- **Exercise brief**
Every line from the first record below down to the line that includes "Bugün yaşanan olayların" must be reproduced exactly; the pictures are not.

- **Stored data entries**
▼

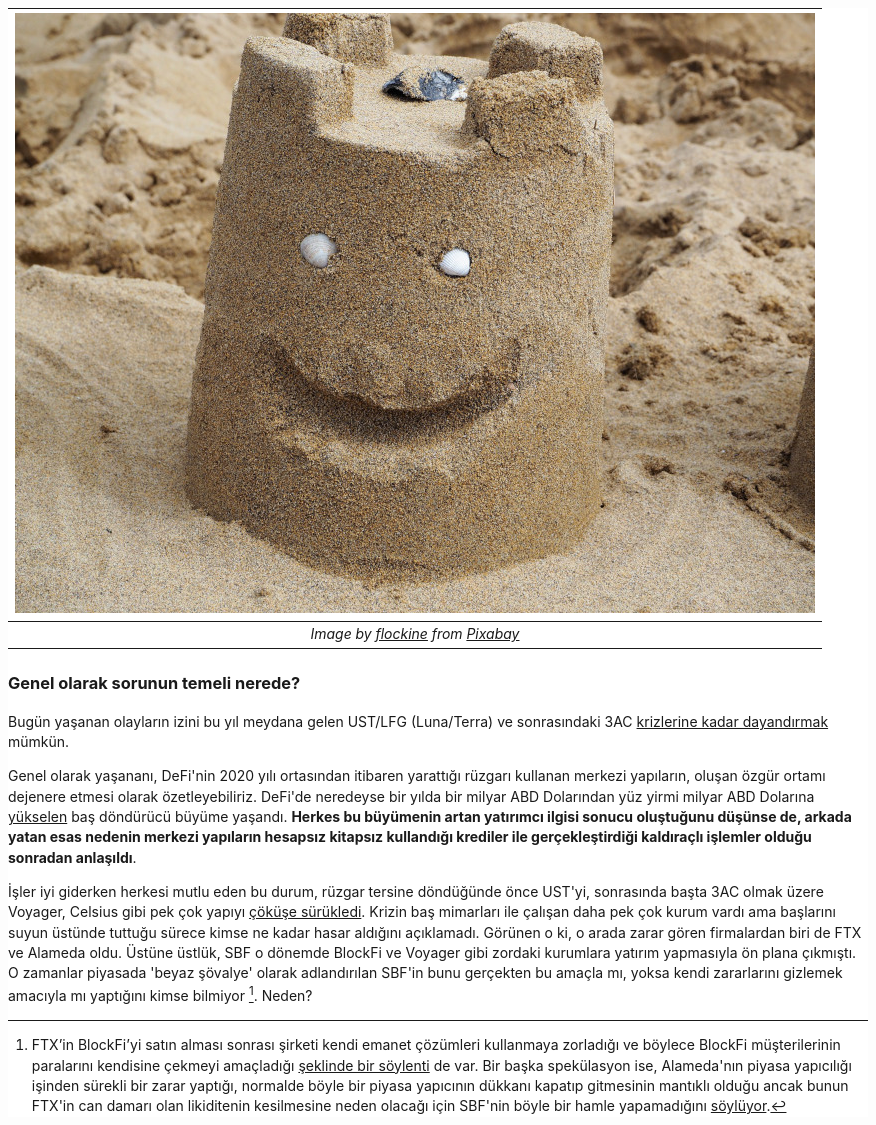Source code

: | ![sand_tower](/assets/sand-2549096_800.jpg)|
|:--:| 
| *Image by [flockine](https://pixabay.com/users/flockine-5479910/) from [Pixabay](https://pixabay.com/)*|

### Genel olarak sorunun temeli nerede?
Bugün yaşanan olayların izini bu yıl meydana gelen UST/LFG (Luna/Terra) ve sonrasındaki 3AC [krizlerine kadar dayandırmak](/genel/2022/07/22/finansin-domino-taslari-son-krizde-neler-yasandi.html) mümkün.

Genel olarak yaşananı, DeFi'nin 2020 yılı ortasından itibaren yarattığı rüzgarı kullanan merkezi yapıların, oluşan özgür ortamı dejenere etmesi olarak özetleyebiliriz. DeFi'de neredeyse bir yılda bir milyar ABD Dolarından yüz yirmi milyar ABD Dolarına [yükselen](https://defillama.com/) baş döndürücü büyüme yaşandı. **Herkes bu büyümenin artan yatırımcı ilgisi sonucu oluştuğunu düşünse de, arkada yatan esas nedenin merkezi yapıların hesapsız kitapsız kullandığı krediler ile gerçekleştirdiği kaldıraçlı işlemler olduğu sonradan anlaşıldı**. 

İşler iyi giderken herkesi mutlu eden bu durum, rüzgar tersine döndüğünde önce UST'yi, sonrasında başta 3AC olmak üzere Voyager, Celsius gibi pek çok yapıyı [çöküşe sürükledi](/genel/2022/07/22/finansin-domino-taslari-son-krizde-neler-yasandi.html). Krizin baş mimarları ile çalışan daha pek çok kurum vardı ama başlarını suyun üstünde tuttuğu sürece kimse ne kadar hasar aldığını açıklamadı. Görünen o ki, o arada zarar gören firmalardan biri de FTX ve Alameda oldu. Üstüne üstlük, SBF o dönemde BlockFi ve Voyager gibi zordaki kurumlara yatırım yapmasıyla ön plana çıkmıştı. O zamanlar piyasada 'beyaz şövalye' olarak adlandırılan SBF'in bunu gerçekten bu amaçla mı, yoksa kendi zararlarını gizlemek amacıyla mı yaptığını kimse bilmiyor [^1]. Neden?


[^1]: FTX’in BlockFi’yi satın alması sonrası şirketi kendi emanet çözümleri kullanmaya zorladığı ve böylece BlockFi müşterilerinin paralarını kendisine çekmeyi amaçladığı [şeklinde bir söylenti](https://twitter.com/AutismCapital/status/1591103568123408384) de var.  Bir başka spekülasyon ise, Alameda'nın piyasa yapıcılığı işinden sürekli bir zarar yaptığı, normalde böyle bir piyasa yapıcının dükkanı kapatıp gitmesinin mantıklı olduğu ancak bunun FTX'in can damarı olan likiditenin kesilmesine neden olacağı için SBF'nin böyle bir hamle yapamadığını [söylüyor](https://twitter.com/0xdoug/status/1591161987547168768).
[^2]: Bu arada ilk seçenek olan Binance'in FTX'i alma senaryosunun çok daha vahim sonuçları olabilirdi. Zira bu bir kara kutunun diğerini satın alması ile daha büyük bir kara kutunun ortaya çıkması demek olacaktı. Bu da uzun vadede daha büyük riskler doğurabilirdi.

▲

- **The answer**
Source code

: | ![sand_tower](/assets/sand-2549096_800.jpg)|
|:--:| 
| *Image by [flockine](https://pixabay.com/users/flockine-5479910/) from [Pixabay](https://pixabay.com/)*|

### Genel olarak sorunun temeli nerede?
Bugün yaşanan olayların izini bu yıl meydana gelen UST/LFG (Luna/Terra) ve sonrasındaki 3AC [krizlerine kadar dayandırmak](/genel/2022/07/22/finansin-domino-taslari-son-krizde-neler-yasandi.html) mümkün.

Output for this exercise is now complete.